• Task statement: Write out the data below again with every "top-left" swapped for "upper-left" and nothing else changed. Leave the pictures out.

• Source data:
+++

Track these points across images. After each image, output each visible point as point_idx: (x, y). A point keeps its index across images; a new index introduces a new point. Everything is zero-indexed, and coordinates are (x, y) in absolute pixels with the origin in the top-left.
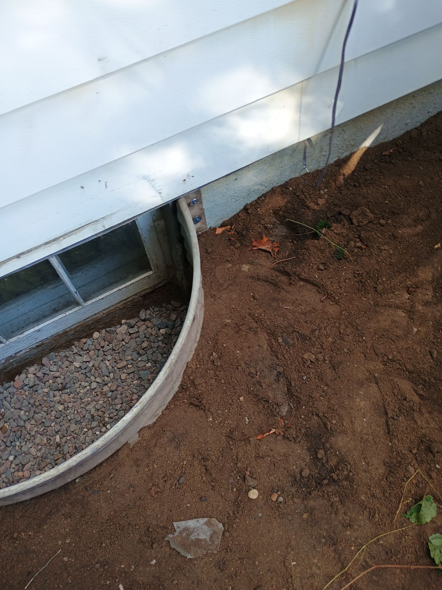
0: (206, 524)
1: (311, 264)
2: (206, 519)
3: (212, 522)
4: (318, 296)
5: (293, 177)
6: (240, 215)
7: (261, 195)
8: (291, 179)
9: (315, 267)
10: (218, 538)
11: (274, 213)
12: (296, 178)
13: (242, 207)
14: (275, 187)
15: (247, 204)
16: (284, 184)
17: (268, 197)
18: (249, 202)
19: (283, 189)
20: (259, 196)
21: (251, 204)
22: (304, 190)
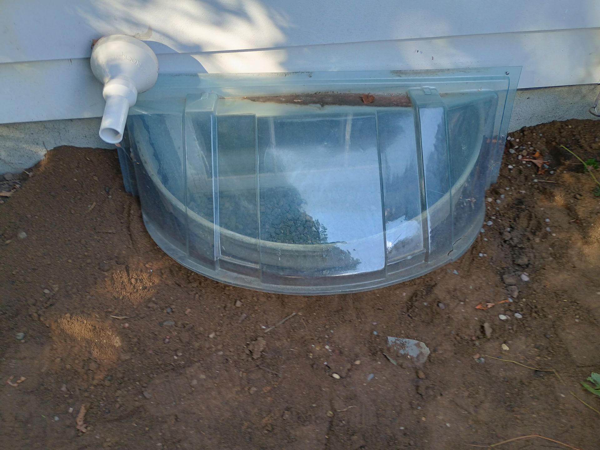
0: (416, 345)
1: (570, 191)
2: (416, 342)
3: (421, 345)
4: (567, 218)
5: (576, 118)
6: (515, 134)
7: (541, 123)
8: (573, 119)
9: (572, 194)
10: (423, 358)
11: (546, 143)
12: (578, 120)
13: (519, 128)
14: (556, 121)
15: (526, 126)
16: (566, 121)
17: (546, 127)
18: (527, 126)
19: (563, 124)
20: (539, 124)
21: (530, 128)
22: (582, 132)
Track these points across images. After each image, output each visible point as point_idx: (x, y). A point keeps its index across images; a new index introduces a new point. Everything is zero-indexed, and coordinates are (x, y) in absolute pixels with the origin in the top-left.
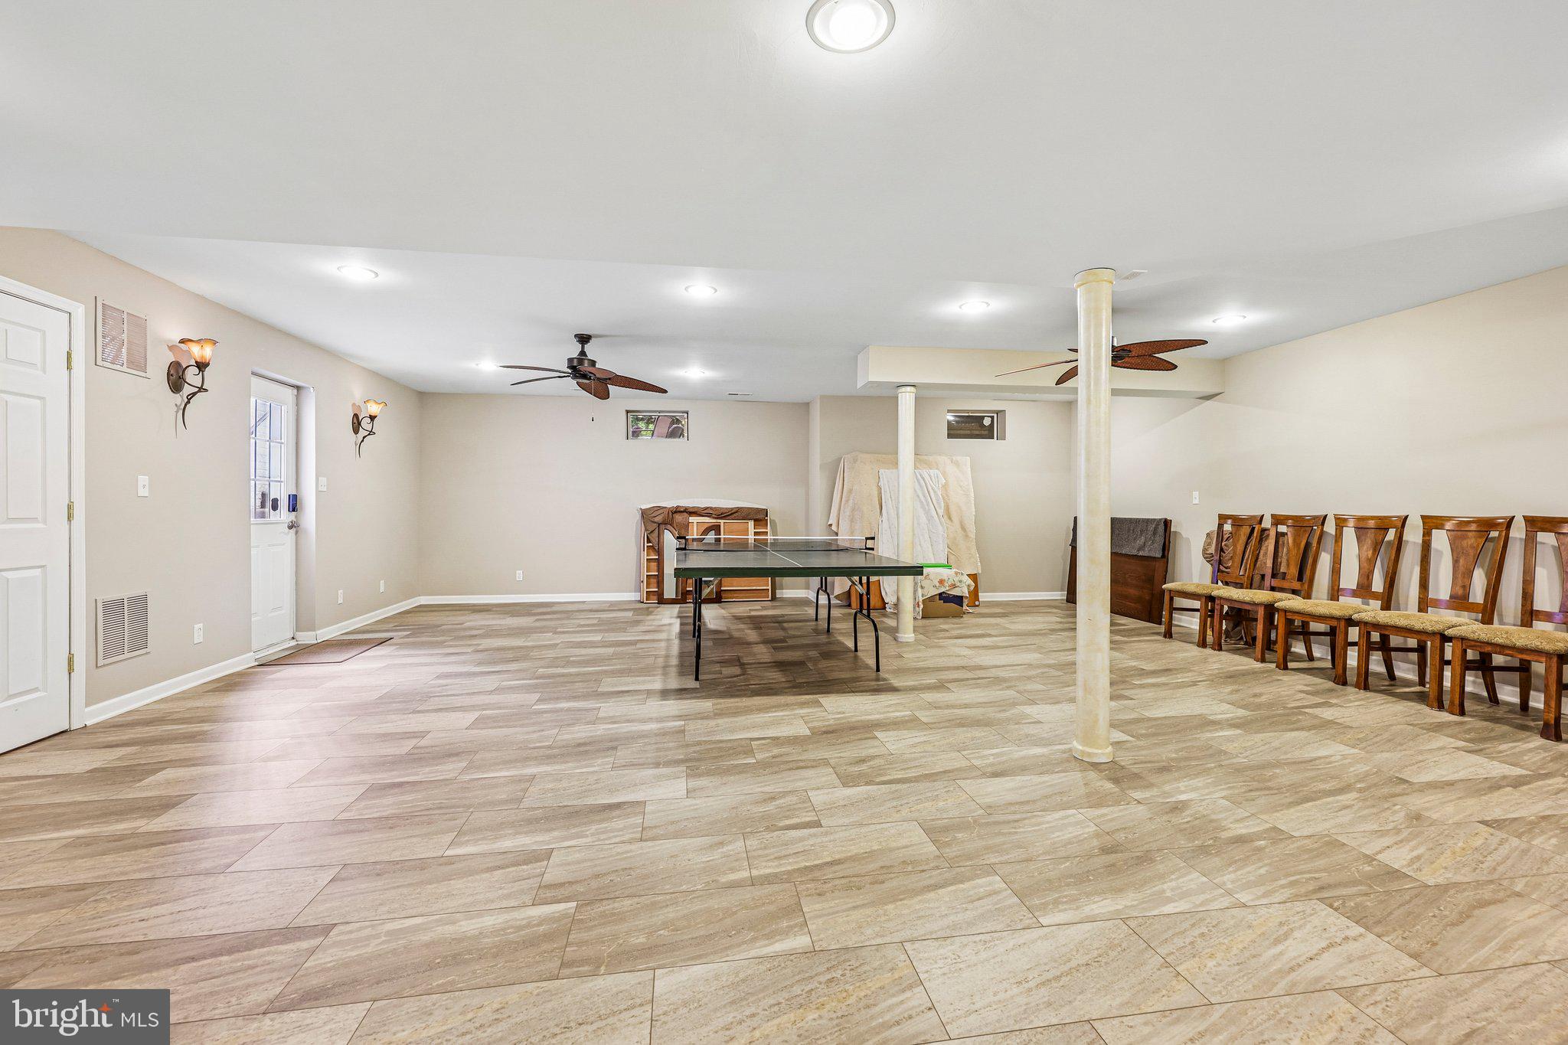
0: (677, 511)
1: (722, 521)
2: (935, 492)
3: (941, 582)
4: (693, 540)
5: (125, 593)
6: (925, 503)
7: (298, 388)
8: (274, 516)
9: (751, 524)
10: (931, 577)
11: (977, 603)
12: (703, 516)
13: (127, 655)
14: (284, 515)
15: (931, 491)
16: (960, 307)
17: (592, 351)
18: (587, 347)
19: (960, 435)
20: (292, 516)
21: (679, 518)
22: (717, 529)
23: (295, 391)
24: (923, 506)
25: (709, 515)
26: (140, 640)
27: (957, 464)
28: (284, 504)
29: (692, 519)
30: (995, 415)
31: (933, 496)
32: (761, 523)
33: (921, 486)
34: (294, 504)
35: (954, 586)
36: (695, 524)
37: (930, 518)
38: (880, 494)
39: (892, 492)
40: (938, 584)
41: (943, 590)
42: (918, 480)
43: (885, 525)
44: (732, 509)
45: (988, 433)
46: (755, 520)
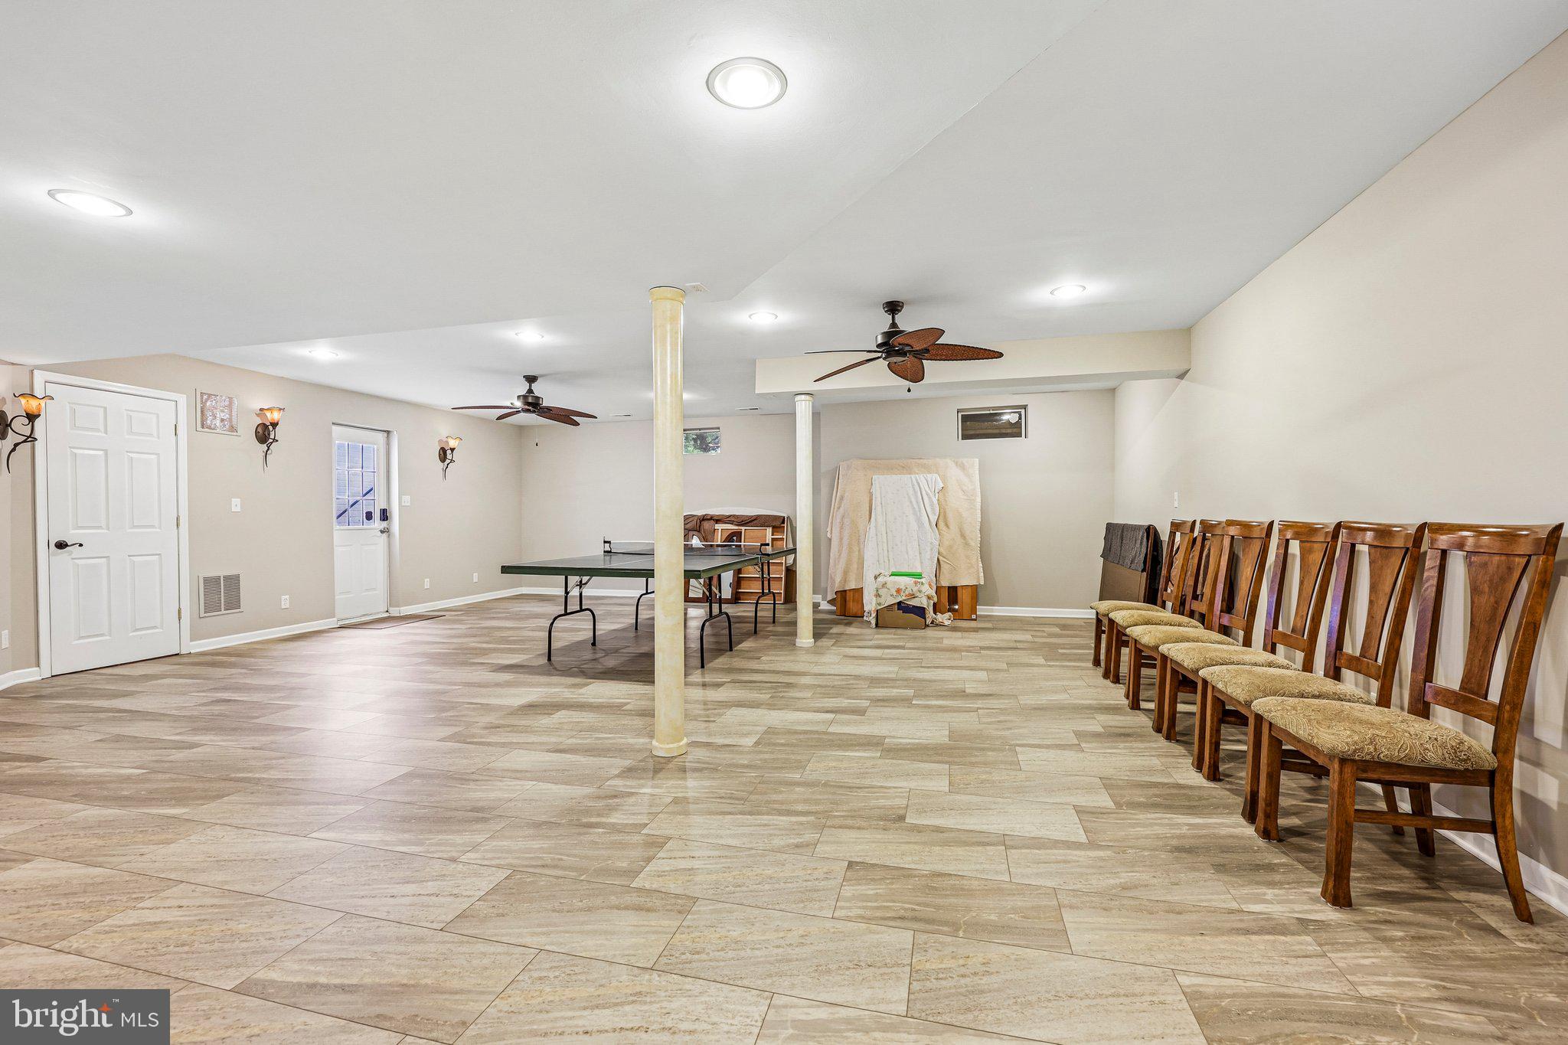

+++

• Reply to the exercise:
Track these points across images. After each image, output each visible point as point_idx: (x, y). A point keeps its index across images; a new index introduces a new point. Everything is zero-indexed, and coordinates are (x, y) in absolute pixels with the origin in the upper-left.
0: (206, 524)
1: (311, 264)
2: (206, 519)
3: (212, 522)
4: (318, 296)
5: (293, 177)
6: (240, 215)
7: (261, 195)
8: (291, 179)
9: (315, 267)
10: (218, 538)
11: (274, 213)
12: (296, 178)
13: (242, 207)
14: (275, 187)
15: (247, 204)
16: (284, 184)
17: (268, 197)
18: (249, 202)
19: (283, 189)
20: (259, 196)
21: (251, 204)
22: (304, 190)
0: (416, 345)
1: (570, 191)
2: (416, 342)
3: (421, 345)
4: (567, 218)
5: (576, 118)
6: (515, 134)
7: (541, 123)
8: (573, 119)
9: (572, 194)
10: (423, 358)
11: (546, 143)
12: (578, 120)
13: (519, 128)
14: (556, 121)
15: (526, 126)
16: (566, 121)
17: (546, 127)
18: (527, 126)
19: (563, 124)
20: (539, 124)
21: (530, 128)
22: (582, 132)
Track these points across images. After each image, output each visible point as point_idx: (x, y). A point keeps its index across images; a new index introduces a new point. Everything is zero-indexed, and coordinates are (x, y) in absolute pixels with the origin in the upper-left.
0: (677, 511)
1: (722, 521)
2: (935, 492)
3: (941, 582)
4: (693, 540)
5: (125, 593)
6: (925, 503)
7: (298, 388)
8: (274, 516)
9: (751, 524)
10: (931, 577)
11: (977, 603)
12: (703, 516)
13: (127, 655)
14: (284, 515)
15: (931, 491)
16: (960, 307)
17: (592, 351)
18: (587, 347)
19: (960, 435)
20: (292, 516)
21: (679, 518)
22: (717, 529)
23: (295, 391)
24: (923, 506)
25: (709, 515)
26: (140, 640)
27: (957, 464)
28: (284, 504)
29: (692, 519)
30: (995, 415)
31: (933, 496)
32: (761, 523)
33: (921, 486)
34: (294, 504)
35: (954, 586)
36: (695, 524)
37: (930, 518)
38: (880, 494)
39: (892, 492)
40: (938, 584)
41: (943, 590)
42: (918, 480)
43: (885, 525)
44: (732, 509)
45: (988, 433)
46: (755, 520)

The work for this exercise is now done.